- ACTIVITY
From the line containing "X187380000Y-54540000D03*" through the last line of the entries below, repeat each line word for word and leave out the rest.

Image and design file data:
★ ★ ★ ★ ★ ★ ★

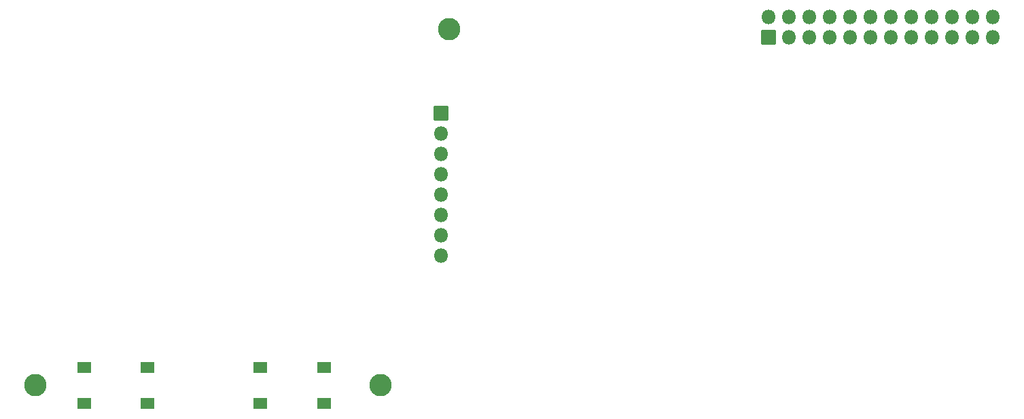
<source format=gbs>
G04 #@! TF.GenerationSoftware,KiCad,Pcbnew,7.0.9-7.0.9~ubuntu20.04.1*
G04 #@! TF.CreationDate,2024-03-01T12:09:35-07:00*
G04 #@! TF.ProjectId,lcdandbuttonboard,6c636461-6e64-4627-9574-746f6e626f61,rev?*
G04 #@! TF.SameCoordinates,Original*
G04 #@! TF.FileFunction,Soldermask,Bot*
G04 #@! TF.FilePolarity,Negative*
%FSLAX46Y46*%
G04 Gerber Fmt 4.6, Leading zero omitted, Abs format (unit mm)*
G04 Created by KiCad (PCBNEW 7.0.9-7.0.9~ubuntu20.04.1) date 2024-03-01 12:09:35*
%MOMM*%
%LPD*%
G01*
G04 APERTURE LIST*
G04 Aperture macros list*
%AMRoundRect*
0 Rectangle with rounded corners*
0 $1 Rounding radius*
0 $2 $3 $4 $5 $6 $7 $8 $9 X,Y pos of 4 corners*
0 Add a 4 corners polygon primitive as box body*
4,1,4,$2,$3,$4,$5,$6,$7,$8,$9,$2,$3,0*
0 Add four circle primitives for the rounded corners*
1,1,$1+$1,$2,$3*
1,1,$1+$1,$4,$5*
1,1,$1+$1,$6,$7*
1,1,$1+$1,$8,$9*
0 Add four rect primitives between the rounded corners*
20,1,$1+$1,$2,$3,$4,$5,0*
20,1,$1+$1,$4,$5,$6,$7,0*
20,1,$1+$1,$6,$7,$8,$9,0*
20,1,$1+$1,$8,$9,$2,$3,0*%
G04 Aperture macros list end*
%ADD10RoundRect,0.050000X-0.850000X-0.850000X0.850000X-0.850000X0.850000X0.850000X-0.850000X0.850000X0*%
%ADD11O,1.800000X1.800000*%
%ADD12C,2.800000*%
%ADD13RoundRect,0.050000X-0.850000X0.850000X-0.850000X-0.850000X0.850000X-0.850000X0.850000X0.850000X0*%
%ADD14RoundRect,0.050000X-0.775000X-0.650000X0.775000X-0.650000X0.775000X0.650000X-0.775000X0.650000X0*%
G04 APERTURE END LIST*
D10*
X141500000Y-64000000D03*
D11*
X141500000Y-66540000D03*
X141500000Y-69080000D03*
X141500000Y-71620000D03*
X141500000Y-74160000D03*
X141500000Y-76700000D03*
X141500000Y-79240000D03*
X141500000Y-81780000D03*
D12*
X142500000Y-53500000D03*
X134000000Y-98000000D03*
X91000000Y-98000000D03*
D13*
X182300000Y-54540000D03*
D11*
X182300000Y-52000000D03*
X184840000Y-54540000D03*
X184840000Y-52000000D03*
X187380000Y-54540000D03*
X187380000Y-52000000D03*
X189920000Y-54540000D03*
X189920000Y-52000000D03*
X192460000Y-54540000D03*
X192460000Y-52000000D03*
X195000000Y-54540000D03*
X195000000Y-52000000D03*
X197540000Y-54540000D03*
X197540000Y-52000000D03*
X200080000Y-54540000D03*
X200080000Y-52000000D03*
X202620000Y-54540000D03*
X202620000Y-52000000D03*
X205160000Y-54540000D03*
X205160000Y-52000000D03*
X207700000Y-54540000D03*
X207700000Y-52000000D03*
X210240000Y-54540000D03*
X210240000Y-52000000D03*
D14*
X97025000Y-100250000D03*
X104975000Y-100250000D03*
X97025000Y-95750000D03*
X104975000Y-95750000D03*
X119025000Y-100250000D03*
X126975000Y-100250000D03*
X119025000Y-95750000D03*
X126975000Y-95750000D03*
M02*

</source>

★ ★ ★ ★ ★ ★ ★

- SOLUTION TO THE EXERCISE
X187380000Y-54540000D03*
X187380000Y-52000000D03*
X189920000Y-54540000D03*
X189920000Y-52000000D03*
X192460000Y-54540000D03*
X192460000Y-52000000D03*
X195000000Y-54540000D03*
X195000000Y-52000000D03*
X197540000Y-54540000D03*
X197540000Y-52000000D03*
X200080000Y-54540000D03*
X200080000Y-52000000D03*
X202620000Y-54540000D03*
X202620000Y-52000000D03*
X205160000Y-54540000D03*
X205160000Y-52000000D03*
X207700000Y-54540000D03*
X207700000Y-52000000D03*
X210240000Y-54540000D03*
X210240000Y-52000000D03*
D14*
X97025000Y-100250000D03*
X104975000Y-100250000D03*
X97025000Y-95750000D03*
X104975000Y-95750000D03*
X119025000Y-100250000D03*
X126975000Y-100250000D03*
X119025000Y-95750000D03*
X126975000Y-95750000D03*
M02*

</source>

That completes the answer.